EXERCISE DESCRIPTION: Output each line of the data word for word, from the first through the line that holds "hoef je bij", and leave off whatever follows.

DATASET CONTENT below:

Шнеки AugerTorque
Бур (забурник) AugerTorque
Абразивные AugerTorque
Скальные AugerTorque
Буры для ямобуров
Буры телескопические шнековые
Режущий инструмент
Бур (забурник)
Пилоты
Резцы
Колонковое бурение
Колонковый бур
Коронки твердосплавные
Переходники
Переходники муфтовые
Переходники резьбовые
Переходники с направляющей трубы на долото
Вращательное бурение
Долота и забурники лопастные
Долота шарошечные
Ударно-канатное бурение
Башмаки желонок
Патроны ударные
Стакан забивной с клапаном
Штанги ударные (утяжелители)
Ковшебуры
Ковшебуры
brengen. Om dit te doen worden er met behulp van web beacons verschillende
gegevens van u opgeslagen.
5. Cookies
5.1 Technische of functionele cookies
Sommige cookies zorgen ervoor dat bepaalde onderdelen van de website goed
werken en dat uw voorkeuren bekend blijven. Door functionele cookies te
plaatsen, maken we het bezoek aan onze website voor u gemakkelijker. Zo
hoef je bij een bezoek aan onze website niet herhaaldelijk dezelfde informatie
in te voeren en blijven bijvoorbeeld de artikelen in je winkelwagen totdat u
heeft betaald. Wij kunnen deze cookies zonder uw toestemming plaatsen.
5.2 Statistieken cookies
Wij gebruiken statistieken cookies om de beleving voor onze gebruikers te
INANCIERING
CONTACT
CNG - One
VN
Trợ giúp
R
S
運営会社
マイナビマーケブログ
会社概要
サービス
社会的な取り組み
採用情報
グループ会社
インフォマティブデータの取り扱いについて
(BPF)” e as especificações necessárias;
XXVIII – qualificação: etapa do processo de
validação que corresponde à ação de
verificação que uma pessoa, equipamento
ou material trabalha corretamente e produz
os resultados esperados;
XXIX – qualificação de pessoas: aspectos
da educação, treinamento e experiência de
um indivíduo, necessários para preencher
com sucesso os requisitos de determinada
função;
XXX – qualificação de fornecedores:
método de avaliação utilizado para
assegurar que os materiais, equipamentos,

End of DATASET CONTENT.

RESPONSE:
Шнеки AugerTorque
Бур (забурник) AugerTorque
Абразивные AugerTorque
Скальные AugerTorque
Буры для ямобуров
Буры телескопические шнековые
Режущий инструмент
Бур (забурник)
Пилоты
Резцы
Колонковое бурение
Колонковый бур
Коронки твердосплавные
Переходники
Переходники муфтовые
Переходники резьбовые
Переходники с направляющей трубы на долото
Вращательное бурение
Долота и забурники лопастные
Долота шарошечные
Ударно-канатное бурение
Башмаки желонок
Патроны ударные
Стакан забивной с клапаном
Штанги ударные (утяжелители)
Ковшебуры
Ковшебуры
brengen. Om dit te doen worden er met behulp van web beacons verschillende
gegevens van u opgeslagen.
5. Cookies
5.1 Technische of functionele cookies
Sommige cookies zorgen ervoor dat bepaalde onderdelen van de website goed
werken en dat uw voorkeuren bekend blijven. Door functionele cookies te
plaatsen, maken we het bezoek aan onze website voor u gemakkelijker. Zo
hoef je bij een bezoek aan onze website niet herhaaldelijk dezelfde informatie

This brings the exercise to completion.